- **Work instructions**
Please return every line of the records below that holds the word "picture".

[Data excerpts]

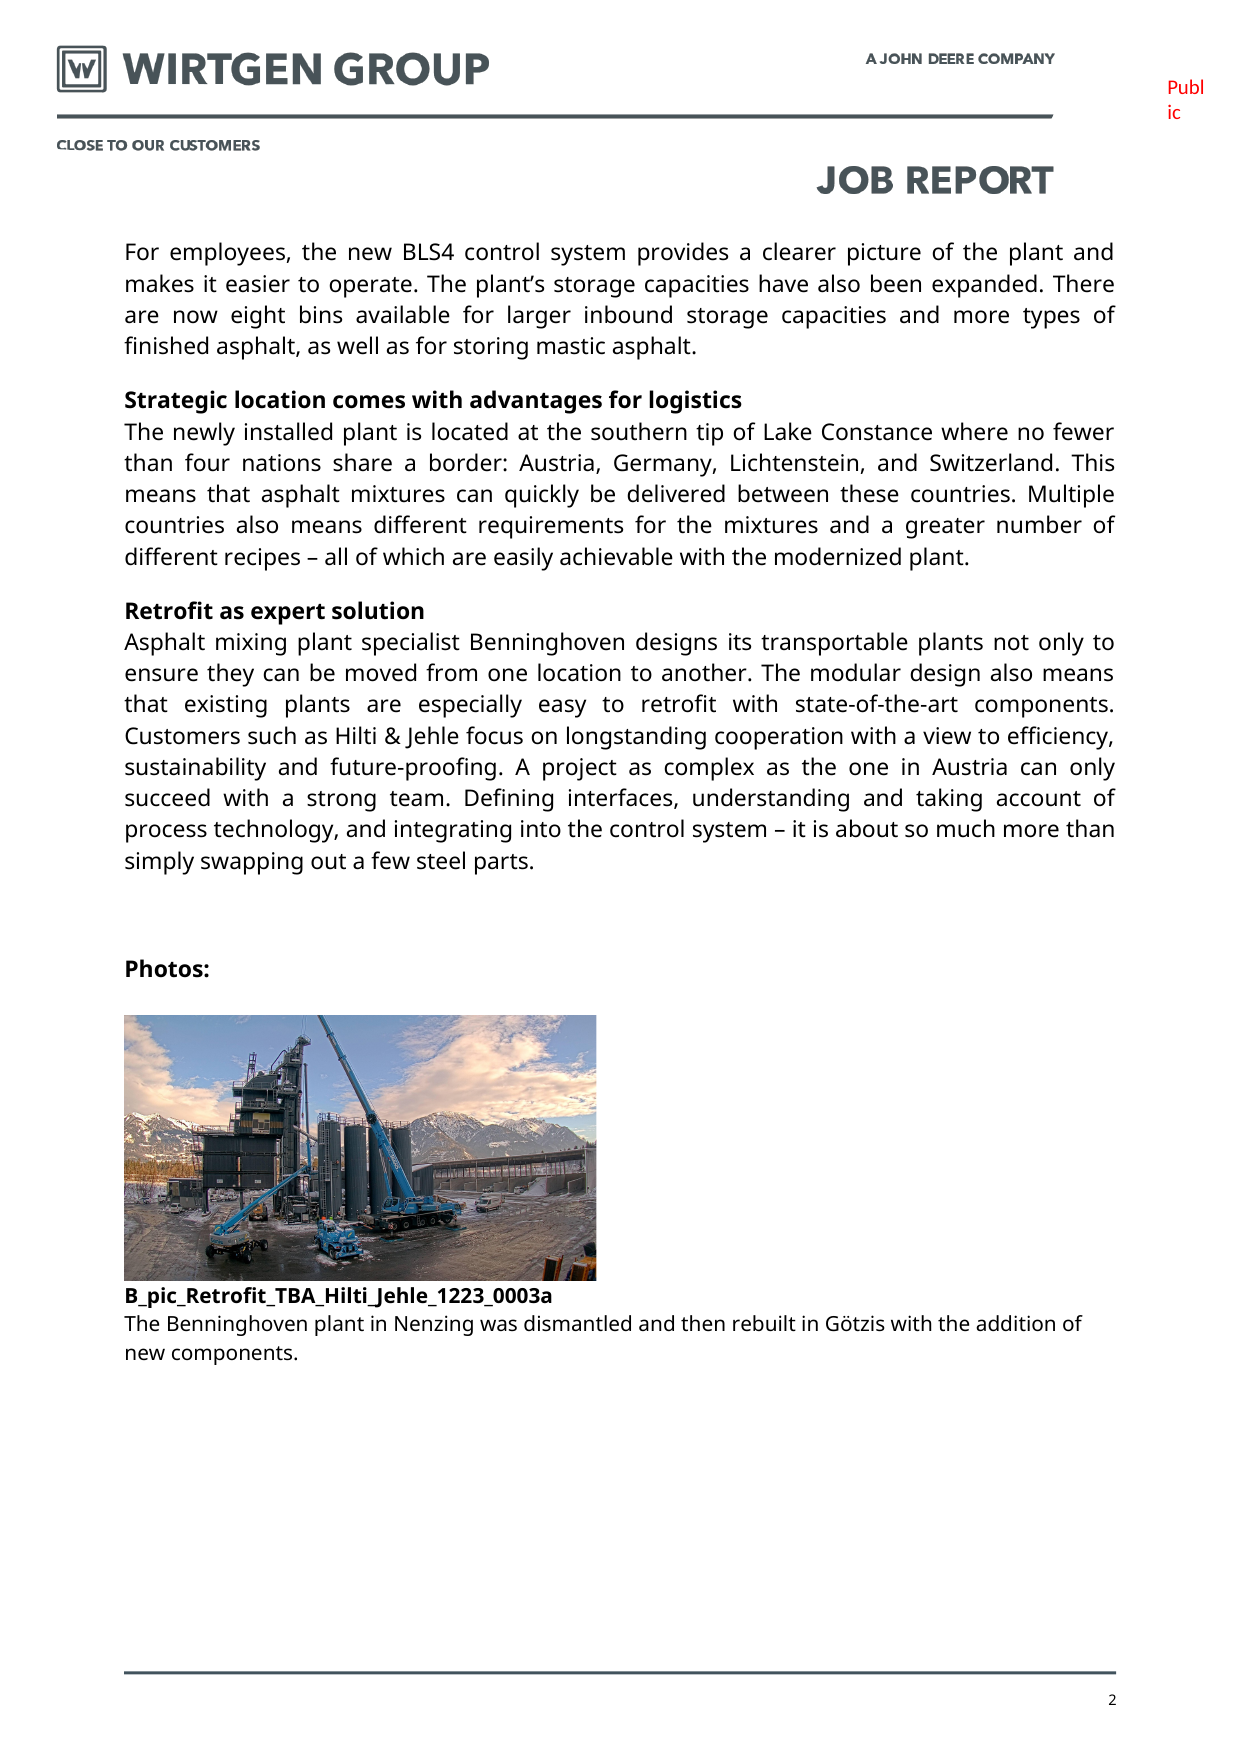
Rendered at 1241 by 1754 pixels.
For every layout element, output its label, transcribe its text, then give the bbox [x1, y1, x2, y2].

picture [53, 45, 1062, 196]
text For employees, the new BLS4 control system provides a clearer picture of the plant and makes it easier to operate. The plant’s storage capacities have also been expanded. There are now eight bins available for larger inbound storage capacities and more types of finished asphalt, as well as for storing mastic asphalt. [124, 236, 1116, 361]
text Strategic location comes with advantages for logistics [124, 384, 1116, 415]
text The newly installed plant is located at the southern tip of Lake Constance where no fewer than four nations share a border: Austria, Germany, Lichtenstein, and Switzerland. This means that asphalt mixtures can quickly be delivered between these countries. Multiple countries also means different requirements for the mixtures and a greater number of different recipes – all of which are easily achievable with the modernized plant. [124, 415, 1116, 572]
text Retrofit as expert solution [124, 594, 1116, 626]
picture [124, 1015, 597, 1281]
text Asphalt mixing plant specialist Benninghoven designs its transportable plants not only to ensure they can be moved from one location to another. The modular design also means that existing plants are especially easy to retrofit with state-of-the-art components. Customers such as Hilti & Jehle focus on longstanding cooperation with a view to efficiency, sustainability and future-proofing. A project as complex as the one in Austria can only succeed with a strong team. Defining interfaces, understanding and taking account of process technology, and integrating into the control system – it is about so much more than simply swapping out a few steel parts. [124, 626, 1116, 876]
text B_pic_Retrofit_TBA_Hilti_Jehle_1223_0003a The Benninghoven plant in Nenzing was dismantled and then rebuilt in Götzis with the addition of new components. [124, 1015, 1116, 1366]
text Photos: [124, 953, 1116, 984]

- **Answer section**
picture [53, 45, 1062, 196]
text For employees, the new BLS4 control system provides a clearer picture of the plant and makes it easier to operate. The plant’s storage capacities have also been expanded. There are now eight bins available for larger inbound storage capacities and more types of finished asphalt, as well as for storing mastic asphalt. [124, 236, 1116, 361]
picture [124, 1015, 597, 1281]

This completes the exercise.